Secondo quanto riportato da 'La Gazzetta dello Sport', con l'esonero di Mihajlovic, il Milan abbandonerà il 4-4-2 per tornare al 4-3-3 già visto, nella scorsa stagione, con Filippo Inzaghi e, qualche volta in questo campionato a cavallo tra i mesi di ottobre e novembre 2015, anche con il tecnico serbo. Possibile, di tanto in tanto, la variante 4-3-1-2, con rombo a centrocampo, che tanto piace al Presidente Silvio Berlusconi.

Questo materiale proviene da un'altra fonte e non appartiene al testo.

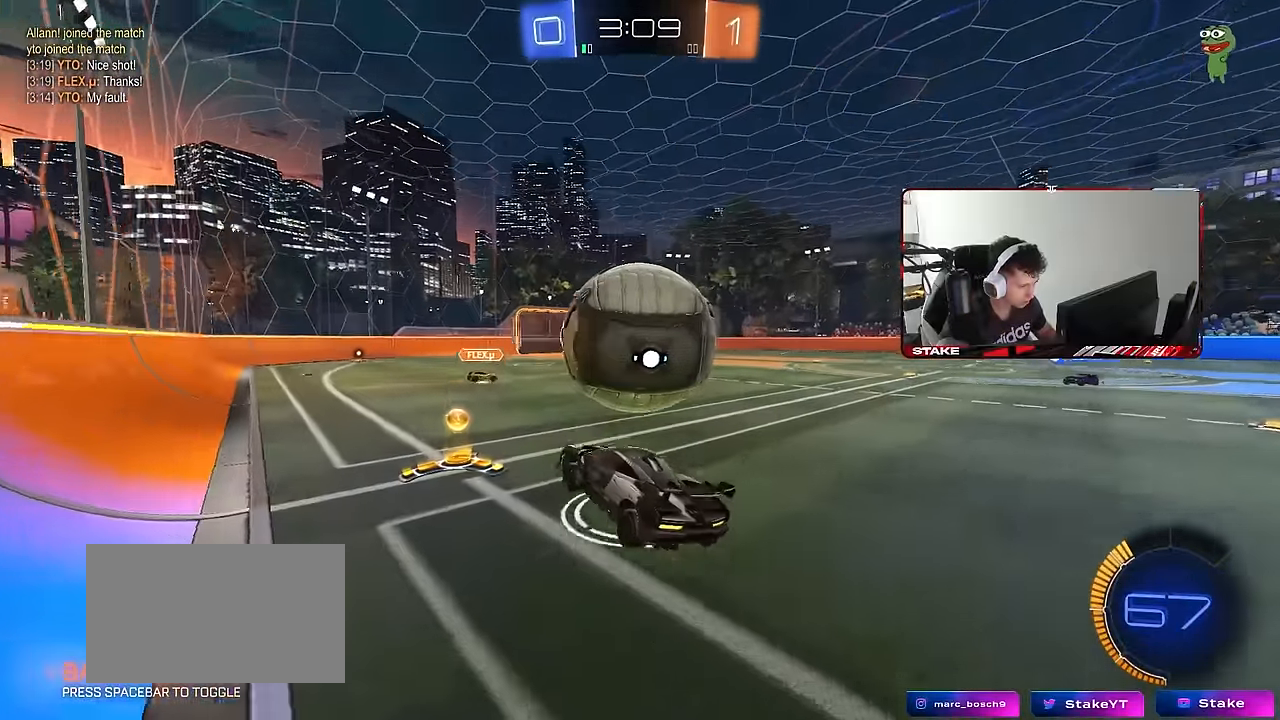
{"keys": ["d", "s"], "mouse": ["right"], "mouse_move": "down-left", "events": [[183, "w", "down"], [233, "d", "down"], [333, "mouse_right", "down"], [333, "s", "down"], [333, "w", "up"]]}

In porta, naturalmente, ci sarà ancora Gianluigi Donnarumma, verso il quale Brocchi ha sempre nutrito enorme fiducia, anche in Primavera. In difesa, dovrebbero essere confermati tutti i titolari di Mihajlovic, vale a dire Ignazio Abate, Alex, Alessio Romagnoli e Luca Antonelli. A centrocampo, i primi cambiamenti: perno centrale sarà Riccardo Montolivo (con Manuel Locatelli preziosa alternativa), con, ai suoi lati, Juraj Kucka a destra ed Andrea Bertolacci a sinistra. L'ex Genoa tornerebbe, così, ad assumere un ruolo importante nell'undici titolare. Andrea Poli rappresenterebbe il cambio di entrambi. In attacco, Carlos Bacca sarà il terminale offensivo, e sarà assistito, con tutta probabilità, ai lati da Giacomo 'Jack' Bonaventura a sinistra (con Mario Balotelli pronto ad entrare dalla panchina), mentre, a destra, sarà ballottaggio tra Keisuke Honda, fedelissimo di Mihajlovic, e Jérémy Ménez, che con il serbo aveva praticamente rotto ogni rapporto.